Poor Miss Mackenzie! I fear that they who read this chronicle of her life will already have allowed themselves to think worse of her than she deserved. Many of them, I know, will think far worse of her than they should think. Of what faults, even if we analyse her faults, has she been guilty? Where she has been weak, who among us is not, in that, weak also? Of what vanity has she been guilty with which the least vain among us might not justly tax himself? Having been left alone in the world, she has looked to make friends for herself; and in seeking for new friends she has wished to find the best that might come in her way.

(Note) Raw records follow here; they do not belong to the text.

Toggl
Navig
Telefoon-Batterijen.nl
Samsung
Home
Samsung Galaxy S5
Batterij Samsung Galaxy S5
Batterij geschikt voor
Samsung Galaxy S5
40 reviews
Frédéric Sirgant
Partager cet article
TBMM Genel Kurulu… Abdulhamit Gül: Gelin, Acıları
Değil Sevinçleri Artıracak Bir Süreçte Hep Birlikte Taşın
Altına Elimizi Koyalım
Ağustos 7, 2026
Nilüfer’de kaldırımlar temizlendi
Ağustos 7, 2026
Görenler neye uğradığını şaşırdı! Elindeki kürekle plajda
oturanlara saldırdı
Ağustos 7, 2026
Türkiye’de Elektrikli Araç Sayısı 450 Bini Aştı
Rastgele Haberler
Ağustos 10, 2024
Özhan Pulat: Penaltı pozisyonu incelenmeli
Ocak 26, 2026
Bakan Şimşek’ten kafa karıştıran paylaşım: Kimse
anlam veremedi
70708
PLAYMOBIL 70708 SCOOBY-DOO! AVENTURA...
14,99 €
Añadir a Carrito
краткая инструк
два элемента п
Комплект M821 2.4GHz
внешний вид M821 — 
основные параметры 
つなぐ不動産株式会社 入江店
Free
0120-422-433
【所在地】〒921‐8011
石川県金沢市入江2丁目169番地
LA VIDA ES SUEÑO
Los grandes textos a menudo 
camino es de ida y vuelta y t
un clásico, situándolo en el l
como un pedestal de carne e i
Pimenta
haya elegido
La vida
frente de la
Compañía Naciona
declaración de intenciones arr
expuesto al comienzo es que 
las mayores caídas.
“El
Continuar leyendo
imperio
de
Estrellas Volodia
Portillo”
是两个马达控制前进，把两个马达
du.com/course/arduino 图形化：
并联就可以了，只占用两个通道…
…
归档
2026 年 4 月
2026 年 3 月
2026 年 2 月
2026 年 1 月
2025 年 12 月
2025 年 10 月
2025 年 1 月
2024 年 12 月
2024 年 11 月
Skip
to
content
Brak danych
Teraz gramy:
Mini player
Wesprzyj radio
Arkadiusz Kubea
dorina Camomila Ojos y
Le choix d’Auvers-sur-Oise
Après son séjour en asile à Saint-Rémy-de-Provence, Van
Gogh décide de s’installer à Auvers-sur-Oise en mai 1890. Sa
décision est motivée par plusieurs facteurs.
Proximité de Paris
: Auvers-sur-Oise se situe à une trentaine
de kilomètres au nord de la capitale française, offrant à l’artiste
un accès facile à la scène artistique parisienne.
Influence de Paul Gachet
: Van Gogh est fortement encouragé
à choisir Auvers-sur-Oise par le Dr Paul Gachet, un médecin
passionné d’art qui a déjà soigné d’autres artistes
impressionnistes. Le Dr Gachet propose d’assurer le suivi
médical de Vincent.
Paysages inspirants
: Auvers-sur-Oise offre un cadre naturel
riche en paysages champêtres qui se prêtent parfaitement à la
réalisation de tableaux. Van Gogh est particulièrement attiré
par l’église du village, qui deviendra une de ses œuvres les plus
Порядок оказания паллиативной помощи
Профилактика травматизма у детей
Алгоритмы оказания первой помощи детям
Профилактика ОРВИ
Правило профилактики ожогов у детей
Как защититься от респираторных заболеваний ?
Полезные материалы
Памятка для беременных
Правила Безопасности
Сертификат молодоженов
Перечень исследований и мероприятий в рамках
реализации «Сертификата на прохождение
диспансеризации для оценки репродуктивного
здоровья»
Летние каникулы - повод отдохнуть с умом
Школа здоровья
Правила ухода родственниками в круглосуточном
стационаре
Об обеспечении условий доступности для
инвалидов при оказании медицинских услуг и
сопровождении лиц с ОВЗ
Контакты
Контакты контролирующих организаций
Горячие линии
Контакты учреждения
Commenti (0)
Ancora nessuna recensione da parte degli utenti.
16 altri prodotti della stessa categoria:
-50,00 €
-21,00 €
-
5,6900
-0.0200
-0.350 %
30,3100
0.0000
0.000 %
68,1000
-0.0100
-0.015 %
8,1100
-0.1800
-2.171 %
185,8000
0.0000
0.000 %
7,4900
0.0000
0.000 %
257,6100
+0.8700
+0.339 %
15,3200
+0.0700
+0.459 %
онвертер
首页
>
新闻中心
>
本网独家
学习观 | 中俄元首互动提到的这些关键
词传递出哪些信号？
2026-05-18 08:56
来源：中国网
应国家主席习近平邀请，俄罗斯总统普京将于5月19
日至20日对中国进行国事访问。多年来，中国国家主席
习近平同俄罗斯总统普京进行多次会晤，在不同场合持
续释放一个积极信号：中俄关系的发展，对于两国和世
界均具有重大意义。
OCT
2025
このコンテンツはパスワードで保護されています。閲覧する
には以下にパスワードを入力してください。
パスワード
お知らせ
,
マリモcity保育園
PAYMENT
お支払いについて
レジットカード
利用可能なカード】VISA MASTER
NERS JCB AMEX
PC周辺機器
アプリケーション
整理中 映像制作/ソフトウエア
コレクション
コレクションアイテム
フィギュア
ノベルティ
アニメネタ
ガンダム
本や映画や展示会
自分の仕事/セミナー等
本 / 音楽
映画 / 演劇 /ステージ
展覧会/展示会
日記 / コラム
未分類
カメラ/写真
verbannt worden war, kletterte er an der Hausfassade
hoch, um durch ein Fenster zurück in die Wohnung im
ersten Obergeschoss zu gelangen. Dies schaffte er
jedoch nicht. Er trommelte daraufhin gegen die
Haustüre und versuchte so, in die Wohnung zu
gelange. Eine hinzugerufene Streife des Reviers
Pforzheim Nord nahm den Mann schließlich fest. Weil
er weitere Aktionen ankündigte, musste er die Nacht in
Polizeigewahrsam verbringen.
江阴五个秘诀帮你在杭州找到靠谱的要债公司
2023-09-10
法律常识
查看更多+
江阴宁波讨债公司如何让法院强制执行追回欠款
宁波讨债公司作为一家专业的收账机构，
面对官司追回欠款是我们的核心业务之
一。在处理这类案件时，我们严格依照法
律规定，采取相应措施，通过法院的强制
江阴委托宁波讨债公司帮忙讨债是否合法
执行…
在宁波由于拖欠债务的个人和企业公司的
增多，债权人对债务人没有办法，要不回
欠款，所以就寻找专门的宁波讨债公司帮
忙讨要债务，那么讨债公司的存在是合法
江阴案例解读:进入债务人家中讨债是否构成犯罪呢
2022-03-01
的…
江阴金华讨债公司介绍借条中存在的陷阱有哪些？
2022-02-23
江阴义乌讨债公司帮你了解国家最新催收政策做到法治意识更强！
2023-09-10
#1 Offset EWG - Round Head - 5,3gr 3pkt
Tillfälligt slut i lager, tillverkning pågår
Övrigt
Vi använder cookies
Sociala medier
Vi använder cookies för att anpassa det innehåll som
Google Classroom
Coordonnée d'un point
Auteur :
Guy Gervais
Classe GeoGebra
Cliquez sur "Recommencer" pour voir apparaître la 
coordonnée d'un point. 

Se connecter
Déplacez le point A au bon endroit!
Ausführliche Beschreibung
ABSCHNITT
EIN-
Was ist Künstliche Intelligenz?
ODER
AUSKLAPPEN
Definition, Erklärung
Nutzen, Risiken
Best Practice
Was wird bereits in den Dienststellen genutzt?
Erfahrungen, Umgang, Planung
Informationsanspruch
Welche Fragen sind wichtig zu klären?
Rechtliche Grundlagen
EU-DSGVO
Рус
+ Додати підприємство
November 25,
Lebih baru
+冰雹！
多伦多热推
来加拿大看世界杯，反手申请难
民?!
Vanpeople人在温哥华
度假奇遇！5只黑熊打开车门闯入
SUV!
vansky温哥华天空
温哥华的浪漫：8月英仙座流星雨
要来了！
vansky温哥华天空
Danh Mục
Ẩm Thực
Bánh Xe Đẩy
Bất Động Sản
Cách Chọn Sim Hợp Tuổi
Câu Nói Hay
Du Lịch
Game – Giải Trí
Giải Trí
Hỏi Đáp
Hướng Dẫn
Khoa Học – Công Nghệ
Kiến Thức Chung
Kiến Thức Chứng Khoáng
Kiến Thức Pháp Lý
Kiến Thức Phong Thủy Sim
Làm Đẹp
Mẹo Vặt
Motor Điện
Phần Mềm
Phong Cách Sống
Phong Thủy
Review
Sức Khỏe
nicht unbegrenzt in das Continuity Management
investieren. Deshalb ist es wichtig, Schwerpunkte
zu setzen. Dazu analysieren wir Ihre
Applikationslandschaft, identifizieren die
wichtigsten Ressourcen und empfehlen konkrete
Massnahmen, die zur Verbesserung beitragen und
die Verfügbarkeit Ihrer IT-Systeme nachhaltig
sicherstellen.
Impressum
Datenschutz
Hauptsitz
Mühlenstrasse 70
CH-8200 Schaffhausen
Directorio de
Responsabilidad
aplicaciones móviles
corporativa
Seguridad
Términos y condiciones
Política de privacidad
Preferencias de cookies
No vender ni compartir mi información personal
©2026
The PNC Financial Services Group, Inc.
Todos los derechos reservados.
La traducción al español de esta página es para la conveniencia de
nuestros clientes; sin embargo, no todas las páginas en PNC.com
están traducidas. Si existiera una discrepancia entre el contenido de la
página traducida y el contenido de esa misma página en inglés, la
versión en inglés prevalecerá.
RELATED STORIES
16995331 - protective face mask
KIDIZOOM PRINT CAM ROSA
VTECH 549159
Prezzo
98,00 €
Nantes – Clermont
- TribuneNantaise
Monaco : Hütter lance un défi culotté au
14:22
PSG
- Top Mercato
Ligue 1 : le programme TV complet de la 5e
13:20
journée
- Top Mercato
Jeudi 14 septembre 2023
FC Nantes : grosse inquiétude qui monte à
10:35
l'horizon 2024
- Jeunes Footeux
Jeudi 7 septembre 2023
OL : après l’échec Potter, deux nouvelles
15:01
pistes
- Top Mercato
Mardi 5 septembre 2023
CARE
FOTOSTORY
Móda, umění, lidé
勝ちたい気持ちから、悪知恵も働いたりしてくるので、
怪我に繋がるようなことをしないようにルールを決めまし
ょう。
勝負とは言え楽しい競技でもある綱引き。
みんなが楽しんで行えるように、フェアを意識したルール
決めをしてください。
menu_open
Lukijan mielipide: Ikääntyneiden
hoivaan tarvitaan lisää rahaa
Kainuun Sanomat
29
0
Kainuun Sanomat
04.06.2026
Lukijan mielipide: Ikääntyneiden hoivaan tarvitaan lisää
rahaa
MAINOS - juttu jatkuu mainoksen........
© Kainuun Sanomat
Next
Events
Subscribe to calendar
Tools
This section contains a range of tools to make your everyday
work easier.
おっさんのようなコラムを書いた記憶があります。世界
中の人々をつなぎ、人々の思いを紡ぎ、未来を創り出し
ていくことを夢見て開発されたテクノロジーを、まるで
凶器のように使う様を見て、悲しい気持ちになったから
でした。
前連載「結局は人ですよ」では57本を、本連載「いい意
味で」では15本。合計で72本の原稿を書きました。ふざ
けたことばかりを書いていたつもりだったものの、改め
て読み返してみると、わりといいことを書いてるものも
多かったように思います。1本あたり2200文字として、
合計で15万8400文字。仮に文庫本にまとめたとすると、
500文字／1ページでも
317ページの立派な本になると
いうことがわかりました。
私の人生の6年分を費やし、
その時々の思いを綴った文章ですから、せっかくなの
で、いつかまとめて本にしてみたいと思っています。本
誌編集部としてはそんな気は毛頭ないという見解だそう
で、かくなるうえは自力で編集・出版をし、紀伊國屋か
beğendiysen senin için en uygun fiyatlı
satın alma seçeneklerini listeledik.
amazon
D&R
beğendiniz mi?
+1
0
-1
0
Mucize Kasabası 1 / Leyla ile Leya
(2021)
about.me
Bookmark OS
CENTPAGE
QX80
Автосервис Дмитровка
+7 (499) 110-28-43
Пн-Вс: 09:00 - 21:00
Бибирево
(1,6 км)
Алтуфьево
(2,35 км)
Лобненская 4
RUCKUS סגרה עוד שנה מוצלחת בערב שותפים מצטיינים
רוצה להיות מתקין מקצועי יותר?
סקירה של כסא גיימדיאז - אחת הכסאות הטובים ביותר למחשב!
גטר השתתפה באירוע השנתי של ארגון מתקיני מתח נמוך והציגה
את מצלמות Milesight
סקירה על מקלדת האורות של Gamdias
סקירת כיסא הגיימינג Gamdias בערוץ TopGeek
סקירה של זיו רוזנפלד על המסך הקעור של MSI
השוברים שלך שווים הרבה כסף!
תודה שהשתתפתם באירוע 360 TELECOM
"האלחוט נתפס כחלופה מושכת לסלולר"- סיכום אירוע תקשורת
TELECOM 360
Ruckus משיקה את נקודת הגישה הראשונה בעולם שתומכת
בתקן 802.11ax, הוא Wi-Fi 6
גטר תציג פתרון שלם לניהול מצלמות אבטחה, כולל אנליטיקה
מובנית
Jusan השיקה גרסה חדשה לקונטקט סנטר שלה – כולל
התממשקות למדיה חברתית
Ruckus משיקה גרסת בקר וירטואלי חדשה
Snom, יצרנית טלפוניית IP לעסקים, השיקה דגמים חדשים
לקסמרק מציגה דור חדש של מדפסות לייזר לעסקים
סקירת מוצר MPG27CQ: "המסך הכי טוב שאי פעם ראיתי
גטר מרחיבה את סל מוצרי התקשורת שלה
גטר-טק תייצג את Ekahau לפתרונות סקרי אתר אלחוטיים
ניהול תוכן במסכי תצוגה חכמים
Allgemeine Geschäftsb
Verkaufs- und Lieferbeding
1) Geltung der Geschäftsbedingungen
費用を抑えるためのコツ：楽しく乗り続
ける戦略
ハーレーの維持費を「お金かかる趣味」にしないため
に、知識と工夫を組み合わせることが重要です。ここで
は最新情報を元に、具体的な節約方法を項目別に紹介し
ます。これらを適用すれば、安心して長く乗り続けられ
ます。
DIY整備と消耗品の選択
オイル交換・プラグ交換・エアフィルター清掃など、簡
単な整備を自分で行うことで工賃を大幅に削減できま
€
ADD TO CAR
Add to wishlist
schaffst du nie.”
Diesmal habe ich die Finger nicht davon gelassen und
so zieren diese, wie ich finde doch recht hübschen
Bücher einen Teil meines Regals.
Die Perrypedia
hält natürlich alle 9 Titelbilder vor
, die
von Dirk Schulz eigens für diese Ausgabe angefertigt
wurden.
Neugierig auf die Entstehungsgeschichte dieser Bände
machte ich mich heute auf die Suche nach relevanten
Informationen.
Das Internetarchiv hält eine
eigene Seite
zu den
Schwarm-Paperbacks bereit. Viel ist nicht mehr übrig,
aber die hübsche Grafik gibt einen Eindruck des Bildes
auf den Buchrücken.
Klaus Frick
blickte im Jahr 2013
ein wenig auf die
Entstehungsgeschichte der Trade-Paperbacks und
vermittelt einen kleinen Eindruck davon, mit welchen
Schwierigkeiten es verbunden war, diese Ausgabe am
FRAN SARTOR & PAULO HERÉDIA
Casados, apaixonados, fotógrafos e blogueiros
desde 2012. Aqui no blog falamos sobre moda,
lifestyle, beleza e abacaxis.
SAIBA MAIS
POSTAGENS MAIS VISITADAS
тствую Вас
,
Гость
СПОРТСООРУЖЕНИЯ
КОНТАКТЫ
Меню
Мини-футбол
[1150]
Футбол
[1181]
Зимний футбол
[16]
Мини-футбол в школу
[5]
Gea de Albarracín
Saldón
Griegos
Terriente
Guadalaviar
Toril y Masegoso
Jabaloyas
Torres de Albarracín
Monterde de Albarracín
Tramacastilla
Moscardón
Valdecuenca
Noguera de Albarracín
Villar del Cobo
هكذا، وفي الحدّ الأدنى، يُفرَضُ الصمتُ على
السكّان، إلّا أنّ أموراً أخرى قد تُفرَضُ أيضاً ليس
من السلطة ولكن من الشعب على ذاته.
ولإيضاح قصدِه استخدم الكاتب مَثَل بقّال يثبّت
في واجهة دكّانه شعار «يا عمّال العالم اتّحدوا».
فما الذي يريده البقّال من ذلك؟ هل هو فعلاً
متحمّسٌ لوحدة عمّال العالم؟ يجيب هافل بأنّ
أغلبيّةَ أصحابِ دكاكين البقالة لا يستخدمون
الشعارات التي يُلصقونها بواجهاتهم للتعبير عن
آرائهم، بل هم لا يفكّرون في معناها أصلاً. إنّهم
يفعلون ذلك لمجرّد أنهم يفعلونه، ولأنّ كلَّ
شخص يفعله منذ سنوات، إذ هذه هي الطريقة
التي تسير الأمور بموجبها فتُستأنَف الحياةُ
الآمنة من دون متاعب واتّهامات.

Mr Rubb was very good-looking; Mr Maguire was afflicted by a terrible squint. Mr Rubb's mode of speaking was pleasant to her; whereas she was by no means sure that she liked Mr Maguire's speech. But Mr Maguire was by profession a gentleman. As the discreet young man, who is desirous of rising in the world, will eschew skittles, and in preference go out to tea at his aunt's house—much more delectable as skittles are to his own heart—so did Miss Mackenzie resolve that it would become her to select Messrs Stumfold and Maguire as her male friends, and to treat Mr Rubb simply as a man of business. She was denying herself skittles and beer, and putting up with tea and an old aunt, because she preferred the proprieties of life to its pleasures. Is it right that she should be blamed for such self-denial? But now the skittles and beer had come after her, as those delights will sometimes pursue the prudent youth who would fain avoid them. Mr Rubb was there, in her drawing-room, looking extremely well, shaking hands with her very comfortably, and soon abandoning his conversation on that matter of business to which she had determined to confine herself. She was angry with him, thinking him to be very free and easy; but, nevertheless, she could not keep herself from talking to him.